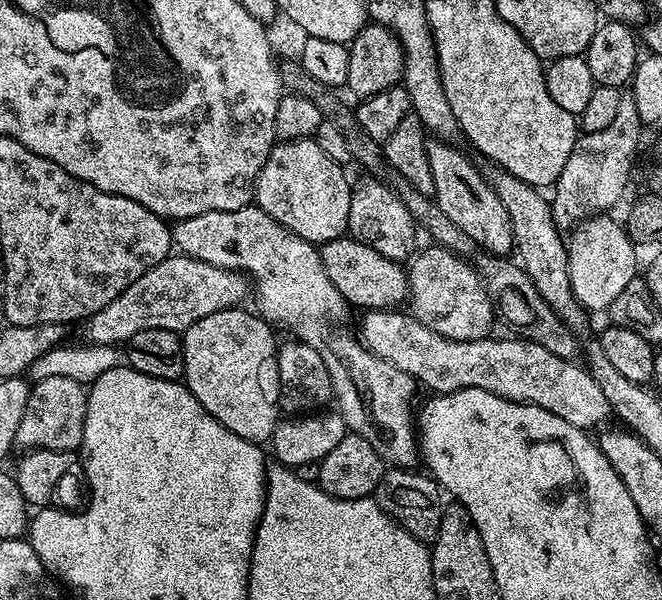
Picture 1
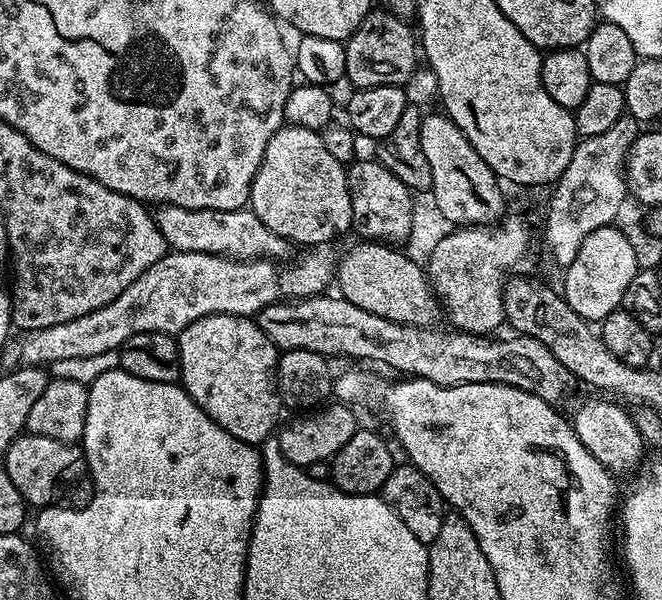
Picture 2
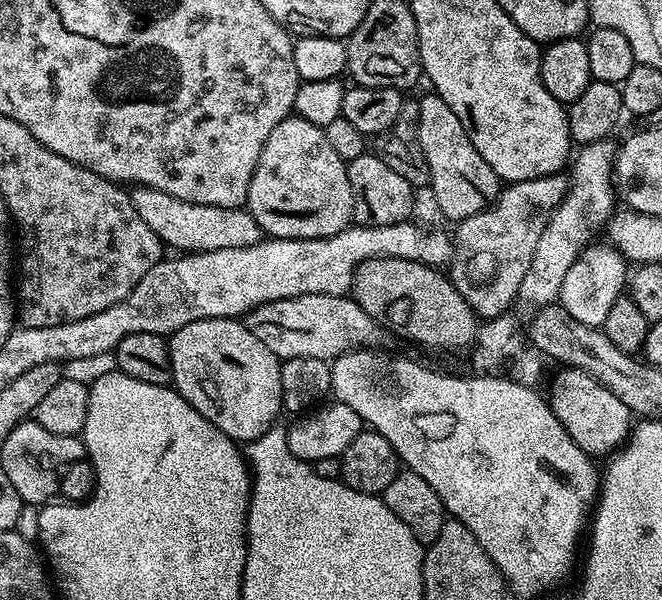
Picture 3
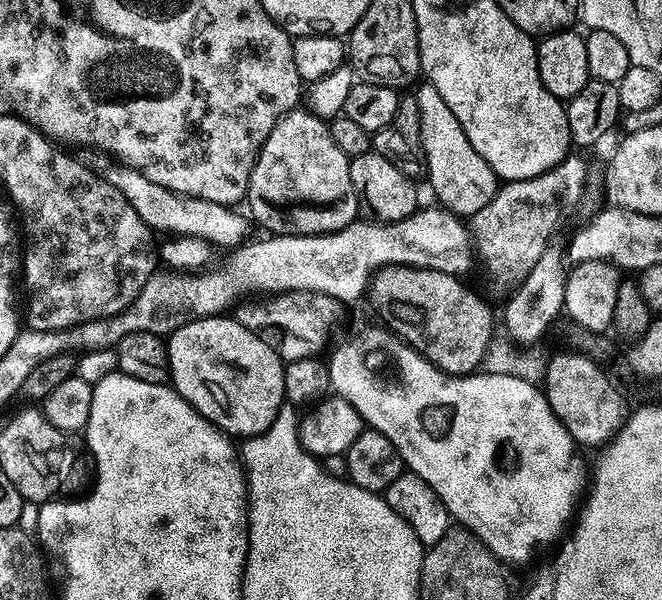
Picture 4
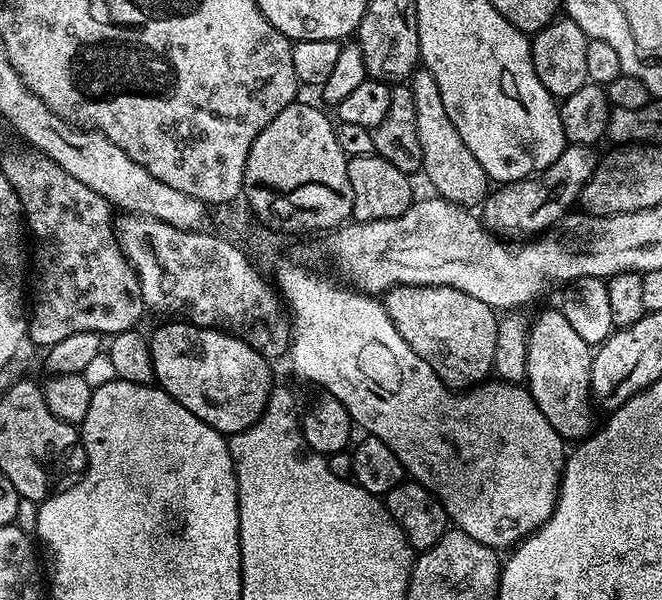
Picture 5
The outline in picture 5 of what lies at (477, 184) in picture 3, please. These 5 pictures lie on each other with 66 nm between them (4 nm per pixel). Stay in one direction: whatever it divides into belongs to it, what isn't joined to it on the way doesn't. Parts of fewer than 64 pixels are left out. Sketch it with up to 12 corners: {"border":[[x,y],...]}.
{"border":[[410,77],[423,175],[437,197],[476,206],[486,170],[450,122],[438,82]]}

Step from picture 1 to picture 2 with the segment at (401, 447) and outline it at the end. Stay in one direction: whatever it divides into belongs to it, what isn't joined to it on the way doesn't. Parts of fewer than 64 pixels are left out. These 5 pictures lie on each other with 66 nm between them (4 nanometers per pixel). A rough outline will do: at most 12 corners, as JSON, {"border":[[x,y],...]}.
{"border":[[251,210],[154,212],[165,245],[230,260],[284,256]]}

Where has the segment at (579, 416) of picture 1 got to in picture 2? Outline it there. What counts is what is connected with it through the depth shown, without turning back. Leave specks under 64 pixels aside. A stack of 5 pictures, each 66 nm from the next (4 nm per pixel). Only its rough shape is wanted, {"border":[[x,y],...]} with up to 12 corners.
{"border":[[339,295],[258,314],[277,349],[377,360],[550,405],[574,377],[529,336],[415,328]]}

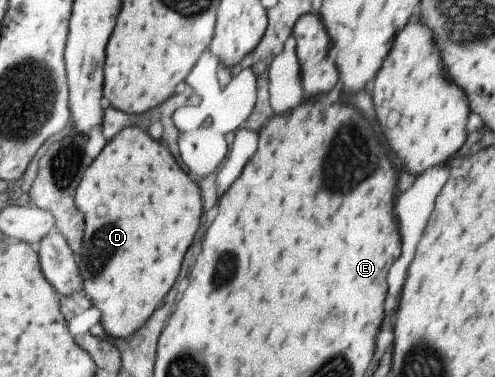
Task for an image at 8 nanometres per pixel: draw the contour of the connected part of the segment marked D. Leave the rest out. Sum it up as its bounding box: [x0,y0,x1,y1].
[76,126,205,338]

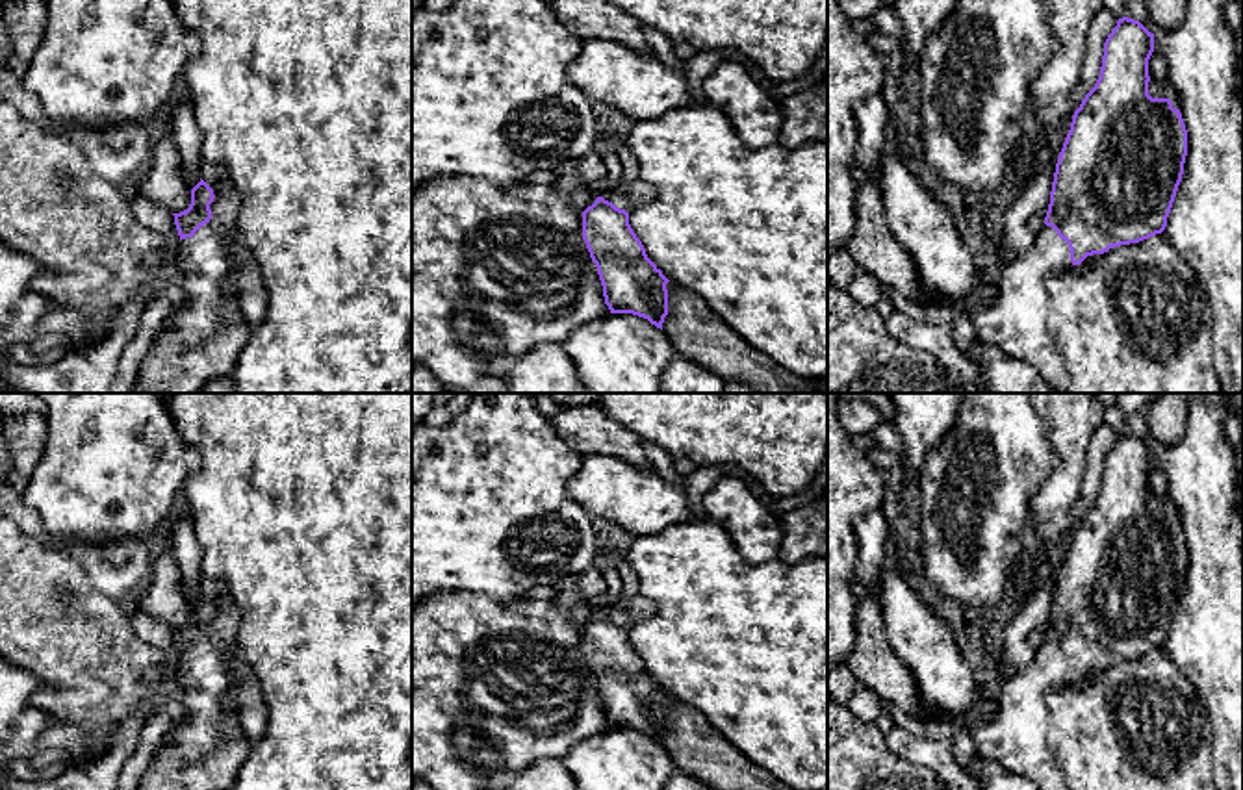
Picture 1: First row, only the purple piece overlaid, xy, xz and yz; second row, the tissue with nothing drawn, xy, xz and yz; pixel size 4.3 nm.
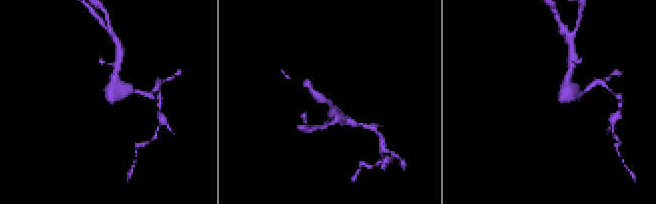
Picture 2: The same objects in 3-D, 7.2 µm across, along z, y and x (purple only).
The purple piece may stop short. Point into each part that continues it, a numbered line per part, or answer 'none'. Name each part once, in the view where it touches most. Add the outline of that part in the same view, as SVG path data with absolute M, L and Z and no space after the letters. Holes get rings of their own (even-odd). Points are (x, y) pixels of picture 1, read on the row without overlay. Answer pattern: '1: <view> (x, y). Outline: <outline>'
1: xy (206, 668). Outline: M237 606L215 612L210 619L211 634L193 653L178 656L176 664L180 686L204 690L221 703L219 729L224 744L187 764L178 742L178 734L187 729L187 723L171 725L141 777L139 790L234 790L237 771L254 745L239 727L234 707L236 684L230 664L237 660L230 647L239 618Z
2: yz (1160, 503). Outline: M1167 491L1150 495L1148 497L1148 510L1152 514L1169 514L1173 517L1173 523L1180 525L1180 516L1176 512L1174 504L1171 503Z

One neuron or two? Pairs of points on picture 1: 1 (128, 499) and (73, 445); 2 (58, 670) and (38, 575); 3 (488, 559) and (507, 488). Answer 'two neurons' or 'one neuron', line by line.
1: one neuron
2: one neuron
3: one neuron

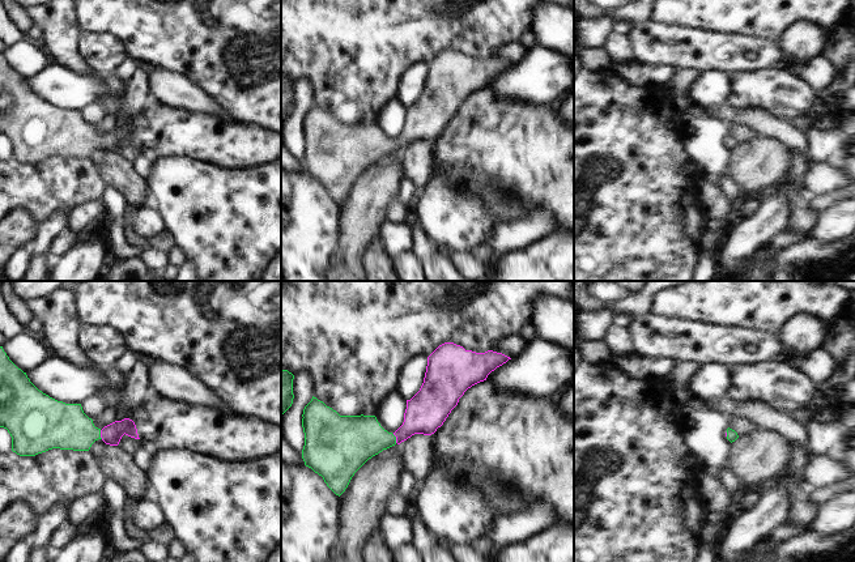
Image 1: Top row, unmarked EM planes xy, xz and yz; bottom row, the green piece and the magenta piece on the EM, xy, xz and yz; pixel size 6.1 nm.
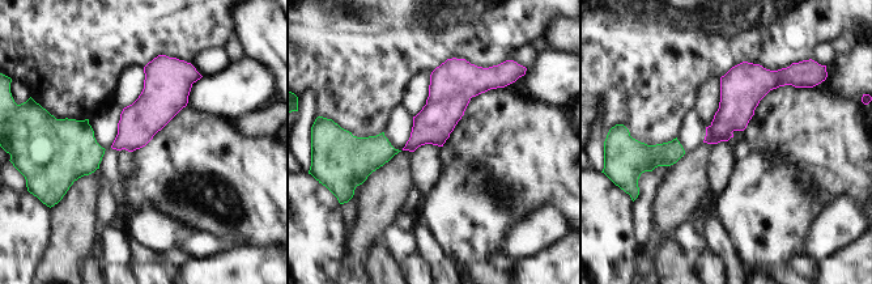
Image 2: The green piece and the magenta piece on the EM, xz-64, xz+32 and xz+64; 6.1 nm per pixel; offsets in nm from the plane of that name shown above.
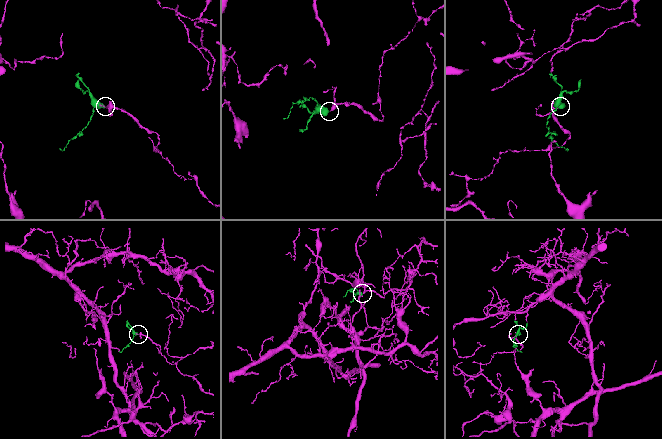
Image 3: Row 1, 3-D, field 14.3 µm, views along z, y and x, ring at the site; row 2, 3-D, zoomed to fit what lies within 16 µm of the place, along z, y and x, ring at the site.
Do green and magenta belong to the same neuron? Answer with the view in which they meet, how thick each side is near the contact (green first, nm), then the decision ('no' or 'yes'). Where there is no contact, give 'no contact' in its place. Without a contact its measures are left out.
contact in xy; calibres 280 and 130 nm; yes

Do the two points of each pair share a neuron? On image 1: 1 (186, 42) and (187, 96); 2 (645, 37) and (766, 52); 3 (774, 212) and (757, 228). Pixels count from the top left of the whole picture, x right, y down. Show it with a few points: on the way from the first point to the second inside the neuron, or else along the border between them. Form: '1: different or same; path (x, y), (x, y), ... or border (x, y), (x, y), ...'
1: different; border (160, 68), (182, 75), (212, 98)
2: same; path (675, 46), (702, 51), (736, 52)
3: same; path (770, 216), (761, 225)

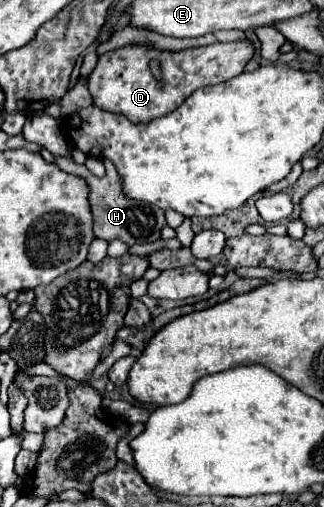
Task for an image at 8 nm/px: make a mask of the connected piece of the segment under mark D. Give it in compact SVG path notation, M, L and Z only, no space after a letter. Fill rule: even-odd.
M248 40L242 42L216 42L202 48L188 50L158 50L150 44L130 44L100 56L96 68L88 76L88 90L94 104L102 110L122 114L134 124L148 124L158 116L174 112L194 90L226 82L244 72L246 62L254 56L254 46ZM148 60L160 60L162 78L154 78L148 68Z

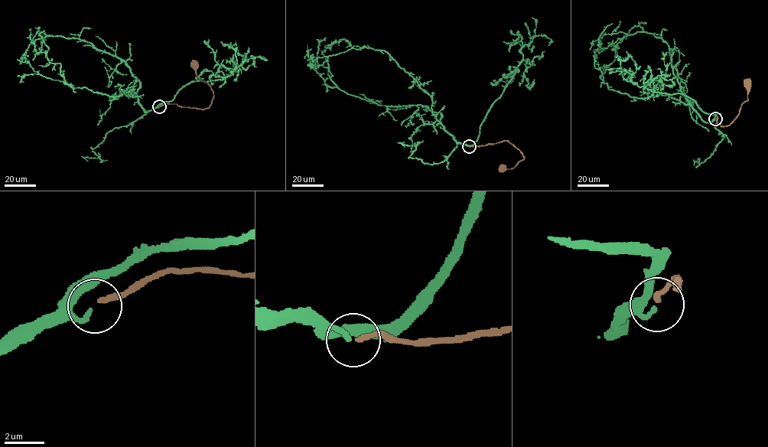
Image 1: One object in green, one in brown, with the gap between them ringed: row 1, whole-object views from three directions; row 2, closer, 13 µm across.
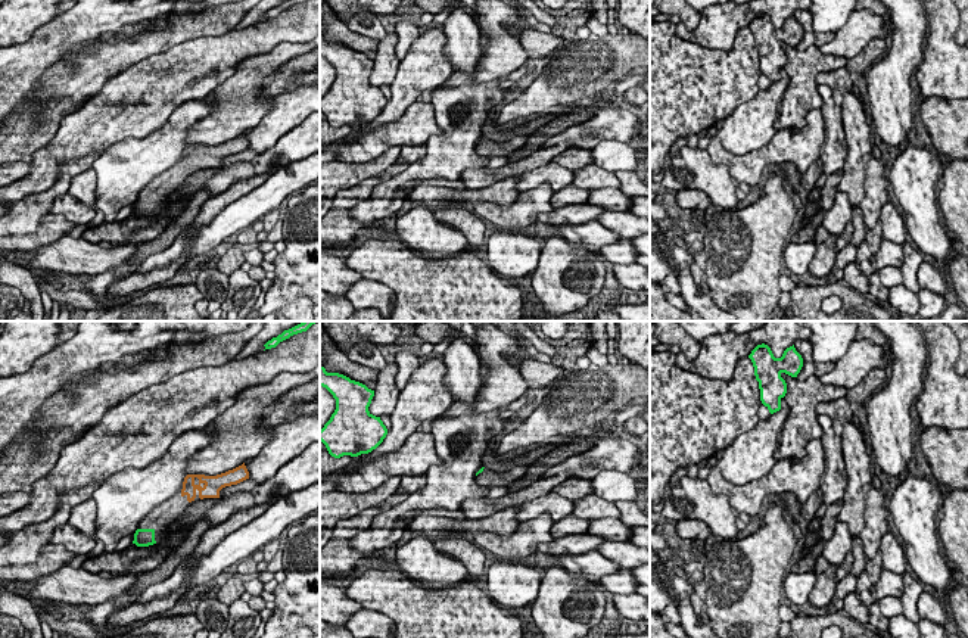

— What is being asked —
What is needed is every record above, restated word for word, with the pictures left out.

— Task result —
Picture 1
Picture 2
Picture 3
Picture 4
Picture 5
The outline in picture 5 of what lies at (477, 184) in picture 3, please. These 5 pictures lie on each other with 66 nm between them (4 nm per pixel). Stay in one direction: whatever it divides into belongs to it, what isn't joined to it on the way doesn't. Parts of fewer than 64 pixels are left out. Sketch it with up to 12 corners: {"border":[[x,y],...]}.
{"border":[[410,77],[423,175],[437,197],[476,206],[486,170],[450,122],[438,82]]}

Step from picture 1 to picture 2 with the segment at (401, 447) and outline it at the end. Stay in one direction: whatever it divides into belongs to it, what isn't joined to it on the way doesn't. Parts of fewer than 64 pixels are left out. These 5 pictures lie on each other with 66 nm between them (4 nanometers per pixel). A rough outline will do: at most 12 corners, as JSON, {"border":[[x,y],...]}.
{"border":[[251,210],[154,212],[165,245],[230,260],[284,256]]}

Where has the segment at (579, 416) of picture 1 got to in picture 2? Outline it there. What counts is what is connected with it through the depth shown, without turning back. Leave specks under 64 pixels aside. A stack of 5 pictures, each 66 nm from the next (4 nm per pixel). Only its rough shape is wanted, {"border":[[x,y],...]} with up to 12 corners.
{"border":[[339,295],[258,314],[277,349],[377,360],[550,405],[574,377],[529,336],[415,328]]}

Task for an image at 8 nanometres per pixel: draw the contour of the connected part of the segment marked D. Leave the rest out. Sum it up as its bounding box: [x0,y0,x1,y1].
[76,126,205,338]

Picture 1: First row, only the purple piece overlaid, xy, xz and yz; second row, the tissue with nothing drawn, xy, xz and yz; pixel size 4.3 nm.
Picture 2: The same objects in 3-D, 7.2 µm across, along z, y and x (purple only).
The purple piece may stop short. Point into each part that continues it, a numbered line per part, or answer 'none'. Name each part once, in the view where it touches most. Add the outline of that part in the same view, as SVG path data with absolute M, L and Z and no space after the letters. Holes get rings of their own (even-odd). Points are (x, y) pixels of picture 1, read on the row without overlay. Answer pattern: '1: <view> (x, y). Outline: <outline>'
1: xy (206, 668). Outline: M237 606L215 612L210 619L211 634L193 653L178 656L176 664L180 686L204 690L221 703L219 729L224 744L187 764L178 742L178 734L187 729L187 723L171 725L141 777L139 790L234 790L237 771L254 745L239 727L234 707L236 684L230 664L237 660L230 647L239 618Z
2: yz (1160, 503). Outline: M1167 491L1150 495L1148 497L1148 510L1152 514L1169 514L1173 517L1173 523L1180 525L1180 516L1176 512L1174 504L1171 503Z

One neuron or two? Pairs of points on picture 1: 1 (128, 499) and (73, 445); 2 (58, 670) and (38, 575); 3 (488, 559) and (507, 488). Answer 'two neurons' or 'one neuron', line by line.
1: one neuron
2: one neuron
3: one neuron

Image 1: Top row, unmarked EM planes xy, xz and yz; bottom row, the green piece and the magenta piece on the EM, xy, xz and yz; pixel size 6.1 nm.
Image 2: The green piece and the magenta piece on the EM, xz-64, xz+32 and xz+64; 6.1 nm per pixel; offsets in nm from the plane of that name shown above.
Image 3: Row 1, 3-D, field 14.3 µm, views along z, y and x, ring at the site; row 2, 3-D, zoomed to fit what lies within 16 µm of the place, along z, y and x, ring at the site.
Do green and magenta belong to the same neuron? Answer with the view in which they meet, how thick each side is near the contact (green first, nm), then the decision ('no' or 'yes'). Where there is no contact, give 'no contact' in its place. Without a contact its measures are left out.
contact in xy; calibres 280 and 130 nm; yes

Do the two points of each pair share a neuron? On image 1: 1 (186, 42) and (187, 96); 2 (645, 37) and (766, 52); 3 (774, 212) and (757, 228). Pixels count from the top left of the whole picture, x right, y down. Show it with a few points: on the way from the first point to the second inside the neuron, or else along the border between them. Form: '1: different or same; path (x, y), (x, y), ... or border (x, y), (x, y), ...'
1: different; border (160, 68), (182, 75), (212, 98)
2: same; path (675, 46), (702, 51), (736, 52)
3: same; path (770, 216), (761, 225)

Task for an image at 8 nm/px: make a mask of the connected piece of the segment under mark D. Give it in compact SVG path notation, M, L and Z only, no space after a letter. Fill rule: even-odd.
M248 40L242 42L216 42L202 48L188 50L158 50L150 44L130 44L100 56L96 68L88 76L88 90L94 104L102 110L122 114L134 124L148 124L158 116L174 112L194 90L226 82L244 72L246 62L254 56L254 46ZM148 60L160 60L162 78L154 78L148 68Z

Image 1: One object in green, one in brown, with the gap between them ringed: row 1, whole-object views from three directions; row 2, closer, 13 µm across.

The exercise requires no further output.